2. lucida/lucidatypes.thrift:

  struct QueryInput {
      1: string type;
      2: list<string> data;
      3: list<string> tags;
  }
  struct QuerySpec {
      1: string name;
      2: list<QueryInput> content;
  }

A QuerySpec has a name, which is create for create, knowledge for learn, and query for infer. A QuerySpec also has a list of QueryInput called content, which is the data payload. A QueryInput consists of a type, a list of data, and a list of tags.

3. Here are the code examples that you can use for your own service:

If it is written in C++, refer to the code in [lucida/imagematching/opencv_imm/server/] (lucida/imagematching/opencv_imm/server/). Look at Makefile for how to generate Thrift stubs which are the abstract base classes your handlers need to inherit. Notice that the interface is implemented in IMMHandler.h and IMMHandler.cpp, and the entry point (which uses a multi-threaded server provided by Thrift) is in IMMServer.cpp.
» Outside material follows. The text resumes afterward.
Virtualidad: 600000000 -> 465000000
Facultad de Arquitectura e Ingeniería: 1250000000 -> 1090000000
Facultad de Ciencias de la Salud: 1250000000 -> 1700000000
If it is written in Java, refer to the code in [lucida/calendar/src/main/java/calendar/] (lucida/calendar/src/main/java/calendar/) and lucida/calendar/. Look at Makefile for how to generate Thrift stubs which are the interfaces your handlers need to implement. Notice that the interface is implemented in CAServiceHandler.java, and the entry point (which uses a multi-threaded server provided by Thrift) is in CalendarDaemon.java.
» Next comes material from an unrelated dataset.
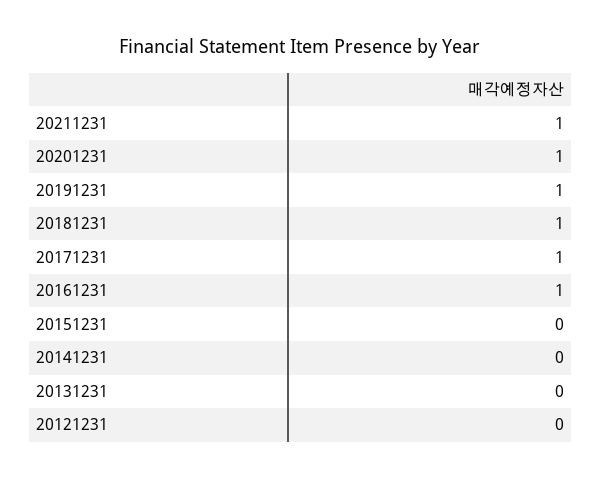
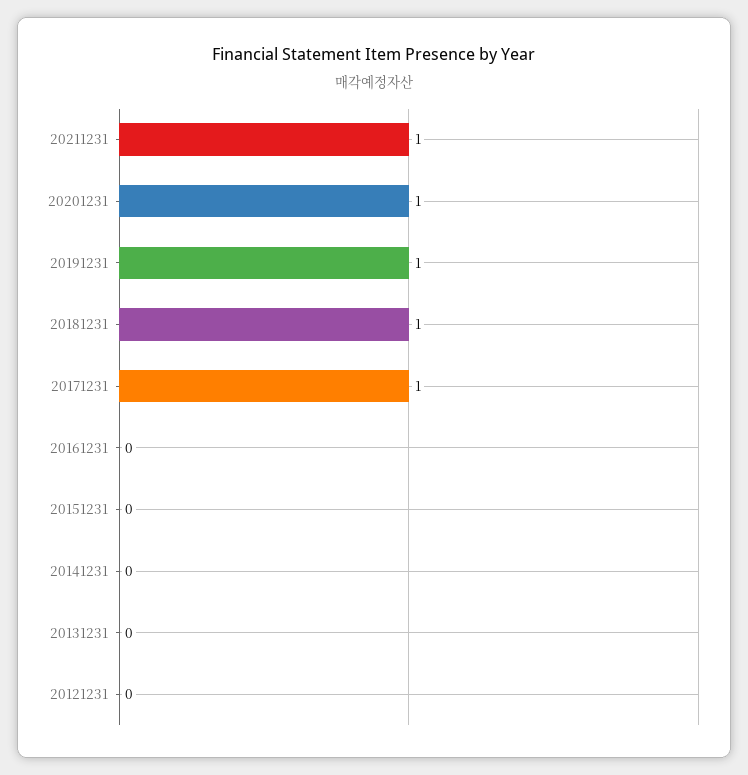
20161231: 1 -> 0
If it is written in other programming languages, please refer to the official tutorial.

4. Here is a list of what you need to do for step 1:

2. Configure the command center.

lucida/commandcenter/controllers/Config.py is the only file you must modify, but you may also need to add sample queries to lucida/commandcenter/data/ as training data for the query classifier.

1. Modify the configuration file lucida/commandcenter/controllers/Config.py.

  SERVICES = { 
    'IMM' : Service('IMM', 8082, 'image', 'image'),  # image matching
    'QA' : Service('QA', 8083, 'text', 'text'), # question answering
    'CA' : Service('CA', 8084, 'text', None), # calendar
    }

  CLASSIFIER_DESCRIPTIONS = { 
    'text' : { 'class_QA' :  Graph([Node('QA')]),
                'class_CA' : Graph([Node('CA')]) },
    'image' : { 'class_IMM' : Graph([Node('IMM')]) },
    'text_image' : { 'class_QA': Graph([Node('QA')]),
                      'class_IMM' : Graph([Node('IMM')]), 
                      'class_IMM_QA' : Graph([Node('IMM', [1]), Node('QA')]) } 
    }

2. Add training data for your own query class.

We already prepare some sample training data in lucida/commandcenter/data/, but if you need to define a custom type of query that your service can handle, you should create the following file in the above directory:

  class_<NAME_OF_YOUR_QUERY_CLASS>.txt

, and have at least 40 pieces of text in it, each being one way to ask about the same question.